Automation is making a difference at BMW Dingolfing but humans are still at the heart of production
On any given working day, ideas around information and automation present themselves to Reinhard Weindl. In his role as quality manager for technical planning at BMW Dingolfing he has witnessed an ever-growing range of digital solutions for vehicle production. However, Weindl retains a level-headed view and sticks to his priorities.
“It’s the spirit of the plant to look at the process – we want to have the best one. We don’t find a ‘cool’ bit of automation, put it in the line and see what happens. If we have good things to put into the process, like automation which makes sense, or help from a robot in the right place, then we do it.”
A total plant headcount of 17,500 employees contribute to 1,600 vehicles a day emerging from BMW Dingolfing (output reached 340,000 in 2016). The challenge for Weindl and his colleagues at the plant is the mix of product: “We have so many variants within two assembly lines. It means a high level of complexity for us and we always need solutions to be able to handle it and have as many derivatives as possible on the same line.”
Weindl acknowledges that gap and flush is one of the first aspects that a customer notices: “It’s how they recognise quality so it’s very important for our premium cars. It’s important to us to get it right first time and that we move fast into high volume.”
------
• Job item A
According to the BMW Dingolfing text, how many vehicles leave the plant each day?
• Job item B
Rewrite the paragraph of the BMW Dingolfing text beginning "A total plant headcount" as a short bulleted list that keeps its main facts.
• Job item C
Transcribe the BMW Dingolfing text between "Automation is making" and "to his priorities.", inclusive.

• Data extract
------
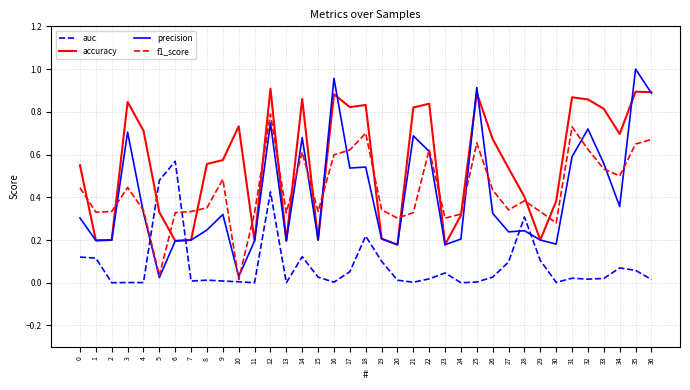

The value of f1_score at 8 is 0.4. True or false?

True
------
• Output A
1,600 vehicles a day.

• Output B
- The plant has 17,500 employees and turns out 1,600 vehicles a day; output reached 340,000 in 2016.
- For Weindl and his colleagues, the challenge is the product mix: many variants across two assembly lines.
- This creates high complexity, so the plant always needs solutions that let it build as many derivatives as possible on the same line.

• Output C
Automation is making a difference at BMW Dingolfing but humans are still at the heart of production
On any given working day, ideas around information and automation present themselves to Reinhard Weindl. In his role as quality manager for technical planning at BMW Dingolfing he has witnessed an ever-growing range of digital solutions for vehicle production. However, Weindl retains a level-headed view and sticks to his priorities.